Things to do:
1. Reproduce the evolutionary algorithms blog text between "As we usually" and "completely asynchronous way.", inclusive.
2. Write the next part of the evolutionary algorithms blog text, picking up right after its final sentence.

Quoted passage:
::::::::
In our research group we support open science, that is why you can find everything, from data to processing scripts to the sources of this paper, in the GitHub repository
Our poster was accepted in the ECTA conference and we recently presented it in Porto. Have a look at the paper and poster source https://github.com/geneura-papers/2016-ea-languages-PPSN/releases/tag/v1.0ECTA that uses Knitr, and check out the poster.
The cloud is where you run your applications, but it’s also how you will design your algorithms from now on. Evolutionary algorithms are specially suited for this, and that is why I have given tutorials on how to adapt evolutionary algorithms to the cloud in PPSN and lately, when one of the keynotes dropped, an updated and abridged version at ECTA 16.
In these tutorials I make an introduction to what is the cloud and what it means: basically, create applications as loosely connected, polyglot, multi-vendor sets of different programs. Which will spawn a slew of new algorithms, starting with the pool-based evolutionary algorithm we have working on for so long.
As we usually do, we attended GECCO 2016 this year, a genetic and evolutionary algorithm confernce which took place in Denver, in America.
The paper accepted in the Parallel Evolutionary Systems session and two papers presented in workshops dealt with pool-based evolutionary algorithms and their implementation in volunteer computer systems in browsers. Unlike mainstream evolutionary algorithms, which put the algorithm and the population in the same process or thread, pool based evolutionary algorithms decouple population from algorithms, allowing these to work ephemerally, spontaneously and in a completely asynchronous way.
::::::::
Listed entries:
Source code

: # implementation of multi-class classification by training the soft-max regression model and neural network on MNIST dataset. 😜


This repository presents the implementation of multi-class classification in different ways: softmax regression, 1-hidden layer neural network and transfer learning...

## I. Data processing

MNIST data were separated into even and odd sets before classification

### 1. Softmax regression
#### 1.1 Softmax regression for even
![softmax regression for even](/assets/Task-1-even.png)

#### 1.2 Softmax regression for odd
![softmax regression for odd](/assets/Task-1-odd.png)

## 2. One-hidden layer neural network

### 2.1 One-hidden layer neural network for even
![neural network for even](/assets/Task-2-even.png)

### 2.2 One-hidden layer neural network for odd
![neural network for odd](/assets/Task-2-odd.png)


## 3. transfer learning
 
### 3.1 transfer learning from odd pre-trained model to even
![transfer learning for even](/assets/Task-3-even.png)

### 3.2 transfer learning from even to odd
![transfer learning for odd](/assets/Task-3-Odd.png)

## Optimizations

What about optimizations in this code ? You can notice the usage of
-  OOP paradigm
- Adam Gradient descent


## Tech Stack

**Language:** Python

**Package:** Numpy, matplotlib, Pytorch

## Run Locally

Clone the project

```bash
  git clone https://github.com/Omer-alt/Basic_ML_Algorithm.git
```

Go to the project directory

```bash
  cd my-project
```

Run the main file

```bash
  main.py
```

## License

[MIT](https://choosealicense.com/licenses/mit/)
::::::::
Task responses:
1.
As we usually do, we attended GECCO 2016 this year, a genetic and evolutionary algorithm confernce which took place in Denver, in America.
The paper accepted in the Parallel Evolutionary Systems session and two papers presented in workshops dealt with pool-based evolutionary algorithms and their implementation in volunteer computer systems in browsers. Unlike mainstream evolutionary algorithms, which put the algorithm and the population in the same process or thread, pool based evolutionary algorithms decouple population from algorithms, allowing these to work ephemerally, spontaneously and in a completely asynchronous way.

2.
How Can we Make the User more Efficient in Interactive Evolutionary Algorithms?, which was an exposition of how what the web page shows has a clear influence on the time the user spends in it and thus on the performance of the system, and also a call for help from this visualization workshop on how to make this time as long as possible. We received many helpful comments, including using badges for users (how this could be done without authentication, which would be a barrier, is not so easy to work out) or creating leaderboards so users can compete with each other.
The paper presented in GECCO proper entitled Performance for the masses
Experiments with A Web Based Architecture to Harness Volunteer Resources for Low Cost Distributed Evolutionary Computation, dealt with a series of experiments using the platform NodIO published in OpenShift. It has actually been running continuously for a year, although the number of volunteers is close to 0. I will have to check it out, anyway, this long term behavior would be interesting. The paper presented how the behavior of the user presents some patterns, including the fact that their contributions follow a Weibull distribution, very close to what happens in games. Which, in fact is what lead us to submit the first paper to the visualization workshop.
As usual, all our papers are open source and reside in GitHub. If you want copies, just leave a comment and we’ll email them to you.
As part of the EvoStar conference, which took place last week, we presented the poster Benchmarking Languages for Evolutionary Algorithms, where, with help from many friends in Open Science fashion, we tested several a bunch of compiled and scripting languages on several common evolutionary operations: crossover, mutation and OneMax.
It was presented in poster form, and you had to be there to actually understand it. Since you are not, it’s better if you use this comments (or those at the poster) to inquire about it. Or you can check out the interactive presentation we also did, which in fact includes data and everything in the source.
This work is ongoing, and you are very welcome to participate. Just take a peek at the repo, and do a pull request.